I have more luck with Demain dès l'aube (Tomorrow at Dawn), another slow-burning tale of a pianist's revenge from the writer-director of The Page Turner. Its protagonist, facing an existential crisis, becomes involved in his brother's world of historical battle reenactments, and before long is caught up in a matter of honour. The odd laugh resulting from anachronisms provides welcome respite from a tense tale that leaves you agape.

On the way home I meet Sally from Chapter who excitedly informs me that I'm wearing the same dress as Charlotte Gainsbourg in Antichrist, the tough, grim and most talked about film screened that day, which explains the funny looks I've been getting. It's from H&M, by the way.

Cannes 2009 - Monday 18 May

Posted Monday 18 May 2009 by Becky Clarke in Festival Reports

Becky's blog

Bright and early I make it into the 8.30am screening of Adieu Gary (Farewell Gary). The film focuses on the father and son relationship between Francis and Samir. Samir has just been released from prison and is returning to his home town and his father's house to try and find work. Unfortunately the only factory in the town has closed and effectively destroyed the local economy. This is a nice film to start the day with, heart warming and mildly comedic, Jean-Pierre Bacri is endearing as Francis, although I doubt it will make it into the UK market.

=== Extracted records ===
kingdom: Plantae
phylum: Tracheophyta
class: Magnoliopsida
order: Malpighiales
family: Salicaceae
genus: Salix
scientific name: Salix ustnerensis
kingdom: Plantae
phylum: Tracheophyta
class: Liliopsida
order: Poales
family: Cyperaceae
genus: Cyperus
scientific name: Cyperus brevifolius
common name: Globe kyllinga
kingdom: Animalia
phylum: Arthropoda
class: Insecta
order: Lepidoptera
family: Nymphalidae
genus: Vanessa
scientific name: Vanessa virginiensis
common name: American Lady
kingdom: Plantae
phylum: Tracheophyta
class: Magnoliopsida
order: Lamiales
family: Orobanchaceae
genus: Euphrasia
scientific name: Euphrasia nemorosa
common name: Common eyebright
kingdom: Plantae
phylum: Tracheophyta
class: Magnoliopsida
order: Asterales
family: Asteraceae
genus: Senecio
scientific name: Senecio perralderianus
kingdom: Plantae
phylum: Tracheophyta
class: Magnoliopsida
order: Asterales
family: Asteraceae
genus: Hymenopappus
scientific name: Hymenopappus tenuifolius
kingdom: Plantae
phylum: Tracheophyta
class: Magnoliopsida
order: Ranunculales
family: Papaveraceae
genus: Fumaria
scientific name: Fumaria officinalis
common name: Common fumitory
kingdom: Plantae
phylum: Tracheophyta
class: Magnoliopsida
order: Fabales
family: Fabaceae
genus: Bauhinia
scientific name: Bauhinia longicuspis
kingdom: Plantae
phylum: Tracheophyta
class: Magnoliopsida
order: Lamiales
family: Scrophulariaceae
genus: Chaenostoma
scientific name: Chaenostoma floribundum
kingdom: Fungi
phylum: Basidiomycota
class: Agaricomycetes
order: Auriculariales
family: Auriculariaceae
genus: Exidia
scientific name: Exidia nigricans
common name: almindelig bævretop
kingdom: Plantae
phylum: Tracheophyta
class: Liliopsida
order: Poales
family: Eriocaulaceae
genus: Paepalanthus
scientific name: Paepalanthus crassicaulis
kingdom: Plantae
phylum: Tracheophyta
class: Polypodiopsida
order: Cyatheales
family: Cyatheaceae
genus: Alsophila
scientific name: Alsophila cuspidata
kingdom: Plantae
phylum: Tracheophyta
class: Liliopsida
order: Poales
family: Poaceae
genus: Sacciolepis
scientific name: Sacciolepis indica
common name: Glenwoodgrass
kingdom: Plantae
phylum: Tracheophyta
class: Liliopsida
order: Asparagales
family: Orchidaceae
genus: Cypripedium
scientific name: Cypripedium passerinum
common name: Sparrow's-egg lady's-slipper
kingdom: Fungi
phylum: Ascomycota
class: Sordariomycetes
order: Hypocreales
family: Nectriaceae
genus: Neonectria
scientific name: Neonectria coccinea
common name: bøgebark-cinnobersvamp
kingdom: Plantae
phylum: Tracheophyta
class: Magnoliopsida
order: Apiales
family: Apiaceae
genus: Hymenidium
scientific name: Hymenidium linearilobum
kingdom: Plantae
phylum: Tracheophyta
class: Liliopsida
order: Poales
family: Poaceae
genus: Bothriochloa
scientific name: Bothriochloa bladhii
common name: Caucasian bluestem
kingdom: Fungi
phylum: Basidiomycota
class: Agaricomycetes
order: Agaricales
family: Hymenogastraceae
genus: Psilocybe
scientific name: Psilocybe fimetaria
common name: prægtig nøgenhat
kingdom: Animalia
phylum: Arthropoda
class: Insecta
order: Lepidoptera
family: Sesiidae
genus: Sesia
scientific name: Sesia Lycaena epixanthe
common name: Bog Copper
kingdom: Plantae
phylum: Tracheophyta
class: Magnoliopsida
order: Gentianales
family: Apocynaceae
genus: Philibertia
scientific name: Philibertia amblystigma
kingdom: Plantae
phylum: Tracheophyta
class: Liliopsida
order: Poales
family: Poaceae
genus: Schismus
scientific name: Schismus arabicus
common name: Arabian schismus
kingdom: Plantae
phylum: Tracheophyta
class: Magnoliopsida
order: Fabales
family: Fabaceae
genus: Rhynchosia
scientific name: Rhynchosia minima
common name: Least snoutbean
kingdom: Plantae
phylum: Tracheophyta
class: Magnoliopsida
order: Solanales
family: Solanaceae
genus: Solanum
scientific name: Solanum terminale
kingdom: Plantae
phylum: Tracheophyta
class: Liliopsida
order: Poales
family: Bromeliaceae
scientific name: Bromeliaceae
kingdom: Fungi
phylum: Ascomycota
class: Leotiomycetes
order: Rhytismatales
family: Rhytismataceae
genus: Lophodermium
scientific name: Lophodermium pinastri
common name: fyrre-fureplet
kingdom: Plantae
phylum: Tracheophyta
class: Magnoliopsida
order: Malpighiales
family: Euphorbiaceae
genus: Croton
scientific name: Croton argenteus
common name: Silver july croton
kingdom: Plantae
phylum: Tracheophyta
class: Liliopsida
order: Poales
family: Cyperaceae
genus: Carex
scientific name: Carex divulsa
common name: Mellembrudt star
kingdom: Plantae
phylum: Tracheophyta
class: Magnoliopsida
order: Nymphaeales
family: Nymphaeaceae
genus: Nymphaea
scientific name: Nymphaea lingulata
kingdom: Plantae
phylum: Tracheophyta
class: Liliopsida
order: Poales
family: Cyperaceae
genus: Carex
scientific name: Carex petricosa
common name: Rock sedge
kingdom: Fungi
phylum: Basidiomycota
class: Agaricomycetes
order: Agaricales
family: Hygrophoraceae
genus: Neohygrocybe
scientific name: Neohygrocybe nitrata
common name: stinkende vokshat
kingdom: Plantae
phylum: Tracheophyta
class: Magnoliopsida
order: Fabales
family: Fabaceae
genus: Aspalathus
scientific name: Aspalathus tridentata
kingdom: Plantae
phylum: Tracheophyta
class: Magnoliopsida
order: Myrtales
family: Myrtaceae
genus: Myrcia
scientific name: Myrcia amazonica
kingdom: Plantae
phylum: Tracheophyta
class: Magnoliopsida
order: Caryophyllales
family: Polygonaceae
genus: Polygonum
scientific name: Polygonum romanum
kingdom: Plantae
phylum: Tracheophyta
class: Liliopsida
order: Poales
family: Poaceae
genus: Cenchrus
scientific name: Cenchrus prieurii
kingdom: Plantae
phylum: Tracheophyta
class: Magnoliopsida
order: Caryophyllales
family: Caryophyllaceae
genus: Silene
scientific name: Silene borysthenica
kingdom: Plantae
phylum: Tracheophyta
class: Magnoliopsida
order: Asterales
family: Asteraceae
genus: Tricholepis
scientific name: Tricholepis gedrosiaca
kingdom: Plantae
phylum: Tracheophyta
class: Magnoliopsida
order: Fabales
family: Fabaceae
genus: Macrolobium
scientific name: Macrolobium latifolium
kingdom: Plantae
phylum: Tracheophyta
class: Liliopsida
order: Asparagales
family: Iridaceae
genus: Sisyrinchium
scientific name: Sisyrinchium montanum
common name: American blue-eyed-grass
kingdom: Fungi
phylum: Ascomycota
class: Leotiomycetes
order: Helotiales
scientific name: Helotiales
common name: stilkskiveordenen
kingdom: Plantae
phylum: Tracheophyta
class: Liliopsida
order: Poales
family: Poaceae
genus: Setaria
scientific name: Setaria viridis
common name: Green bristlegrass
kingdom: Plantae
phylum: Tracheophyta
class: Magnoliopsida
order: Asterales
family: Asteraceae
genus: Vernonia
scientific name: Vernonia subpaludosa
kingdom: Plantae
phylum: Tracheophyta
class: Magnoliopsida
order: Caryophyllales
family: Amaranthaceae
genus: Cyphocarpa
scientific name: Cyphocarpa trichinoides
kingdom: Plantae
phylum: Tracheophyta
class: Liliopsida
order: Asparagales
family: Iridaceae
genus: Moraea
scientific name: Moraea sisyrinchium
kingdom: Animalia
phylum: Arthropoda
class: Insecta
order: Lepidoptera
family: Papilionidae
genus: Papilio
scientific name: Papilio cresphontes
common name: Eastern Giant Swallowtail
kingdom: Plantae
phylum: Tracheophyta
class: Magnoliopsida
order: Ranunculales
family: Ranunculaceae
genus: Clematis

=== Tasks to complete ===
1. Answer these questions about the Cannes blog:
(a) Which film did the writer see at the 8.30am screening?
(b) Where is the dress the writer was wearing from?
(c) Which actor plays Francis in that early-morning film?
2. Retype the part of the Cannes blog starting with "Becky's blog" and going on through "the UK market.".

=== Results by task ===
1.
(a) Adieu Gary (Farewell Gary)
(b) H&M
(c) Jean-Pierre Bacri

2.
Becky's blog

Bright and early I make it into the 8.30am screening of Adieu Gary (Farewell Gary). The film focuses on the father and son relationship between Francis and Samir. Samir has just been released from prison and is returning to his home town and his father's house to try and find work. Unfortunately the only factory in the town has closed and effectively destroyed the local economy. This is a nice film to start the day with, heart warming and mildly comedic, Jean-Pierre Bacri is endearing as Francis, although I doubt it will make it into the UK market.